When this happens, marketing departments will start to rub their
hands with glee, as individual subscribers will be personally targeted.
A
new revenue benchmark
This brave new
world of personal media and marketing needs a new type of benchmark.
Enter ARPU or average revenue per unit. The unit is the consumer,
and all the pay-TV companies with their new interactive strategies,
will need to have this information as it will form the basis of
their marketing strategies and also of the amount of confidence
they enjoy from the financial community.
Barclay Knapp,
CEO of UK-based NTL, has set his company a target of raising its
ARPU from its current 54 Euros to 90 Euros by 2005. This kind of
thinking will dominate pay-TV and all other interactive systems
over the coming years, as consumers have increasing opportunities
to shop, bank, gamble, play games - as well as watching their TV-type
device or screen.
The challenge
for operators and providers of content, therefore, is to ensure
that the services they offer via pay-TV platforms are compelling
enough to attract the kind of ARPU they are expecting.
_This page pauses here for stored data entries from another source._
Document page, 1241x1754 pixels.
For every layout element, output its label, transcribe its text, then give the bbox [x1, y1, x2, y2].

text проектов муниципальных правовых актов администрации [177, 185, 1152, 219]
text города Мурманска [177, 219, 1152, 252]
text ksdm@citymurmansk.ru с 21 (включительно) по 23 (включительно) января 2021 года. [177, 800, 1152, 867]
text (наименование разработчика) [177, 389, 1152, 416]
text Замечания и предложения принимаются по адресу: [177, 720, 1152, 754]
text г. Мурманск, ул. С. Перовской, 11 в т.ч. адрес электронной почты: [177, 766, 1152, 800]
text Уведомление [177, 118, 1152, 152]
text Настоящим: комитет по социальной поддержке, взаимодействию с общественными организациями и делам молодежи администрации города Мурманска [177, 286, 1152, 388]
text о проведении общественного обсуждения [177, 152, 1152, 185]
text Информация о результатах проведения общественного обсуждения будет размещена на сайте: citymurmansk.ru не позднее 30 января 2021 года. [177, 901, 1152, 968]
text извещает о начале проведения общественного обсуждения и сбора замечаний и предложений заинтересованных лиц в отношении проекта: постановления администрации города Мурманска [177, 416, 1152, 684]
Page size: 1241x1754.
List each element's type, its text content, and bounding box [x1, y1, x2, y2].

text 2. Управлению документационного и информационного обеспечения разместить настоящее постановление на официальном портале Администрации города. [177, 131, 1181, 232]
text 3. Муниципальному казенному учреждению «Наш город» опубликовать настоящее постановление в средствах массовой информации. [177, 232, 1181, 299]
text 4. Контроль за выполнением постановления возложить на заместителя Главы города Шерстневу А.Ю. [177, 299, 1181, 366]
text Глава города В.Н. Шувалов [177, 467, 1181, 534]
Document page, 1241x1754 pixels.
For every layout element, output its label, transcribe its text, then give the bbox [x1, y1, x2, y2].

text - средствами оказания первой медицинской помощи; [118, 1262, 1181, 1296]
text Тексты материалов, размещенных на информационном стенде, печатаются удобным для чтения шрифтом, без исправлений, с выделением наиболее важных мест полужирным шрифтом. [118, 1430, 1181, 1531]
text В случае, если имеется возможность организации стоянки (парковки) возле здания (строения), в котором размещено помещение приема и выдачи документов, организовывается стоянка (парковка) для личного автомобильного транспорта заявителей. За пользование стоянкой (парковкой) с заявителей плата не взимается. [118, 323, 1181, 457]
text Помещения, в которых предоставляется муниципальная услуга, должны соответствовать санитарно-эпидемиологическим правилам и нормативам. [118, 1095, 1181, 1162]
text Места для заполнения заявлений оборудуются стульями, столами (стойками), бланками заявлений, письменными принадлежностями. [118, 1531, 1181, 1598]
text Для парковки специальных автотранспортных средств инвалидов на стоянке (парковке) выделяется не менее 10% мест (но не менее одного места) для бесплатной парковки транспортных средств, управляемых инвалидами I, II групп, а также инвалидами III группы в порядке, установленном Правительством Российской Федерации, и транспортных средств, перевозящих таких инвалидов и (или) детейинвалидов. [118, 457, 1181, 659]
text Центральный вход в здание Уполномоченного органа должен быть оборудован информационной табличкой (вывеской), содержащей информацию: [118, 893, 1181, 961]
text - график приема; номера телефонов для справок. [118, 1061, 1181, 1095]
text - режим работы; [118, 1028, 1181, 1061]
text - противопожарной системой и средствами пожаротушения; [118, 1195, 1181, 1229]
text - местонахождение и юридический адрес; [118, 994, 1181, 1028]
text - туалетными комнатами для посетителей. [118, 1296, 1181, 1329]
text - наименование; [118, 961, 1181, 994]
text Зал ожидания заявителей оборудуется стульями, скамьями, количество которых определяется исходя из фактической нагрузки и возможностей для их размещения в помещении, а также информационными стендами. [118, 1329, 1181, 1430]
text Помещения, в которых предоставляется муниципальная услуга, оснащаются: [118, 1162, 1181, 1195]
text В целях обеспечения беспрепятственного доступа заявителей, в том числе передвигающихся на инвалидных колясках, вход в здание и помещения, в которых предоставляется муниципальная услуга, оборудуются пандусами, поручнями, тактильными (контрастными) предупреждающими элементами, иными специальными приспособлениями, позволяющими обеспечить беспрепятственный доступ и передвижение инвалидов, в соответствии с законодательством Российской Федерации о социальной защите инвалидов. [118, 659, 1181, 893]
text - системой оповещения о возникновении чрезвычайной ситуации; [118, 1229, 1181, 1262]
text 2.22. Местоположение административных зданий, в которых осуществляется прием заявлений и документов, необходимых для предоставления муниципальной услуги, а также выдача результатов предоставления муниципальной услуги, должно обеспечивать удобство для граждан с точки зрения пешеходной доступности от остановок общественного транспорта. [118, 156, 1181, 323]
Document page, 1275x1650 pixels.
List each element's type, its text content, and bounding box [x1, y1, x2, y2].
One research
company from the UK, the Henley Centre, believes that pay-TV’s optimism
may have been misplaced.
Their most
recent study says that 50 per cent of consumers only go to interactive
services ‘when there is nothing else on TV’. It also states that
only 25 per cent turn on the TV specifically to go to interactive
services, while the other 25 per cent do so only during a commercial
break. The Henley Centre concludes ominously that just because consumers
can use the TV to shop, this is no guarantee that they will.
Yet this maybe
mitigated by the introduction of broadband access. After all, we
still do not know exactly how responsible a slow Internet connection
is for subscribers reluctance to go online. Alternatively, is it
the cost? Moreover, we will not know until broadband is readily
available at low prices.
However, a
recent experiment by UK cable operator Telewest might provide some
of the answers. Already claiming to have the highest ARPU in Europe
at 57 Euros, it believes it can improve this. In a test scenario,
the company provided several thousand of its customers with broadband
Internet access. After the appropriate billing cycle, it claimed
that ARPU in this group had increased to 97.5 Euros.
For all the
talk of the Internet threatening traditional broadcasting, this
model remains to be financially proven - unlike pay-TV, which already
generates billions of revenue. What is more, the relationship between
a pay-TV broadcaster and its customers places them in a strong position
to slowly initiate their customers into Internet use, which for
the general public, still remains something of a mystery.